When will we have a vaccine for Covid-19?
What is a vaccine?
Oxford Vaccine Group, a research group at the University of Oxford, defines a vaccine as a type of medicine that trains the immune system to remember the virus, stimulating the body’s immune response when it enters. Vaccines are designed to prevent disease, rather than treat a disease once you have caught it.
How do scientists develop a vaccine?
According to the US Department of Health and Human Services, vaccines can be classified into various types:
- Live attenuated vaccines: use a weakened (or attenuated) form of the germ, creating a strong and long-lasting immune response. It is known that one or two doses of this type of vaccine can provide people with lifetime protection.
- Inactivated vaccines: use a dead dosage of the germ. The inactivated vaccines are not as potent as live attenuated vaccines, requiring two to three doses over time called “booster shots” to increase ongoing immunity.
- Subunit, recombinant, polysaccharide, and conjugate vaccines: use specific pieces of the germ, such as proteins, sugars, or the capsid – which is a casing around the germ. This type of vaccine can be provided to almost everyone. Multiple shots over time for ongoing protection is required, however.
- Toxoid vaccines: Scientists target the parts of the germ that cause a disease (the toxin) instead of the germ itself, meaning that people still have the germ, yet it will not cause illness. Similar to some other types of vaccines, people may need booster shots to ensure ongoing protection.
How do we know if a vaccine is successful?

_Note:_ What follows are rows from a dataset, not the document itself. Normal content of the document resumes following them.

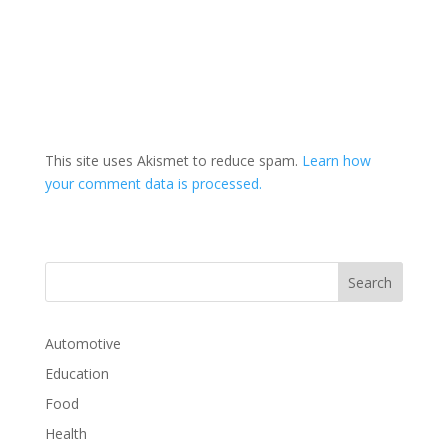
This site uses Akismet to reduce spam.
Learn how
your comment data is processed.
Automotive
Education
Food
Health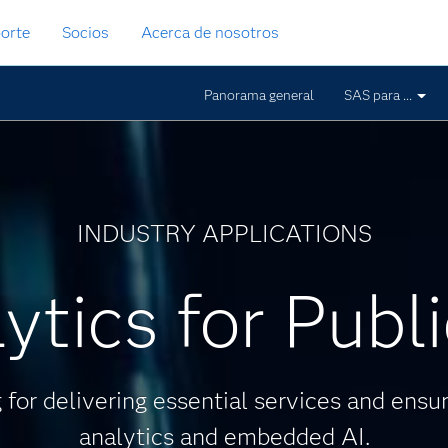
orte
Socios
Acerca de nosotros
Panorama general
SAS para ...
INDUSTRY APPLICATIONS
ytics for Publ
for delivering essential services and ensur
analytics and embedded AI.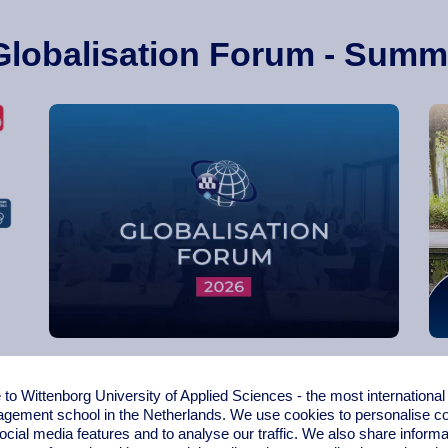
Globalisation Forum - Summ
Globalisation Forum 2026
o Wittenborg University of Applied Sciences - the most internationa
gement school in the Netherlands. We use cookies to personalise con
ocial media features and to analyse our traffic. We also share informa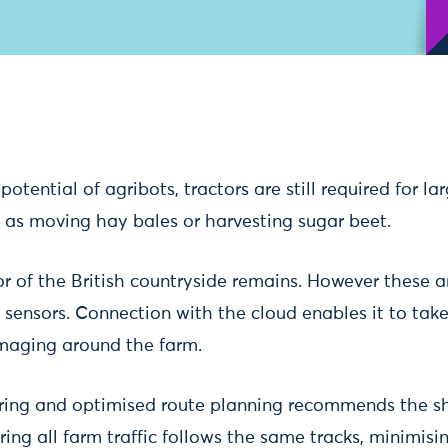
potential of agribots, tractors are still required for la
h as moving hay bales or harvesting sugar beet.
or of the British countryside remains. However these a
 sensors. Connection with the cloud enables it to take
maging around the farm.
ring and optimised route planning recommends the sh
uring all farm traffic follows the same tracks, minimisi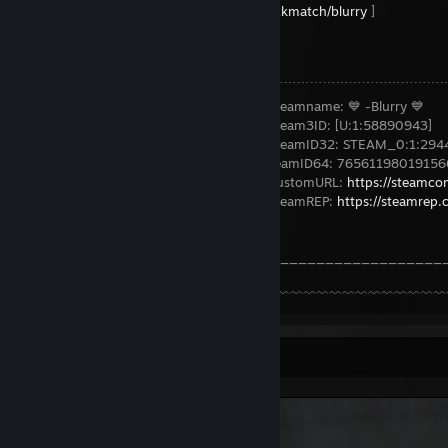
https://www.steamtradematcher.com/quickmatch/blurry
]
⠀⠀⠀⠀⠀⠀⠀⠀⠀⠀⠀⠀⠀⠀↗⠀⠀⠀⠀⠀⠀⠀⠀⠀⠀⠀⠀⠀⠀⠀⠀⠀⠀⠀⠀⠀⠀⠀⠀⠀⠀⠀
⠀⠀⠀⠀⠀⠀⠀⠀⠀⠀⠀⠀⠀⠀⠀⠀⌠﹉﹉﹉﹉﹉﹉﹉﹉﹉﹉﹉﹉﹉﹉﹉﹉﹉﹉﹉
⠀⠀⠀⠀⠀⠀⠀⠀⠀⠀⠀⠀⠀⠀⠀⠀⠀⠀⠀⠀⠀⠀→⠀Steamname: 💙 -Blurry 💙
⠀⠀⠀⠀⠀⠀⠀⠀⠀⠀⠀⠀⠀⠀⠀⠀⠀⠀⠀⠀⠀⠀→⠀Steam3ID: [U:1:58890943]
⠀⠀⠀⠀⠀⠀⠀⠀⠀⠀⠀⠀⠀⠀⠀⠀⠀⠀⠀⠀⠀⠀→⠀SteamID32: STEAM_0:1:294
⠀⠀⠀⠀⠀⠀⠀⠀⠀⠀⠀⠀⠀⠀⠀⠀⠀⠀⠀⠀⠀ →⠀SteamID64: 76561198019156
⠀⠀⠀⠀⠀⠀⠀⠀⠀⠀⠀⠀⠀⠀⠀⠀⠀⠀⠀⠀⠀⠀→⠀CustomURL:
https://steamco
⠀⠀⠀⠀⠀⠀⠀⠀⠀⠀⠀⠀⠀⠀⠀⠀⠀⠀⠀⠀⠀⠀→⠀SteamREP:
https://steamrep
⠀⠀⠀⠀⠀⠀⠀⠀⠀⠀⠀⠀⠀⠀⠀⠀⠀⠀⠀⠀⠀________________________
⠀⋋⠀⠀⠀⠀⠀⠀⠀⠀⠀⠀⠀⠀⠀⠀⠀⠀⠀⠀⠀﹌﹌﹌﹌﹌﹌﹌﹌﹌﹌﹌﹌﹌﹌﹌﹌﹌
Screenshot Showcase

Vaccines cannot be made available within one or two months, it takes months to test, trial and ensure it is safe for humans. According to the World Journal Microbiology and Biotechnology, a vaccine should include two important aspects:
- The vaccine should be safe, even in immunocompromised people.
- The vaccine should be highly effective and optimally induce ‘sterilizing’ immunity.
The study also indicated that many vaccines used in response to epidemics and pandemics should include properties such as:
- Affordable cost: World Health Organization (WHO) Expanded Programme for Immunization limits the cost of a vaccine to no more than 50 cents-a-dose.
- High thermal stability, particularly in tropical countries.
- Multivalent single vaccine to protect against several regionally important infectious diseases.
- Long-lived immunity: some attenuated live viral vaccines give long-lived immunity after just one or two doses.
What is the current Covid-19 vaccine development stage?
Scientists worldwide are racing to develop a potent vaccine for Covid-19, bringing back normality to people’s lives. Presently, approximately two dozen coronavirus vaccines are in clinical trials, while another 140 are in the early development stage.
BBC News, reported on July 16 that studies in the US and UK indicated that scientists see a good immune response in volunteers, without serious side-effects.
Pharmaceutical company Pfizer and biotech company Moderna have said that early results from the two trials indicated promising results.
A recent study published on July 20 on the safety and immunogenicity of the Covid-19 vaccine by the University of Oxford said that the vaccine is safe, tolerated and immunogenic, with only mild and moderate side effects that can be treated with paracetamol. However, the university said that it plans to conduct further human trials in a diverse population, to ensure efficacy and safely.
Sarah Gilbert, a professor of vaccinology at the University of Oxford and who was part of the research team on the trials, said that “There is still much work to be done before we can confirm if our vaccine will help manage the Covid-19 pandemic, but these early results hold promise.”
However, a rollout of an effective vaccine may still take some time to be made publicly available. But it is hoped that it will be sooner, rather than later and that people at higher risk to the virus will be given priority to the vaccine.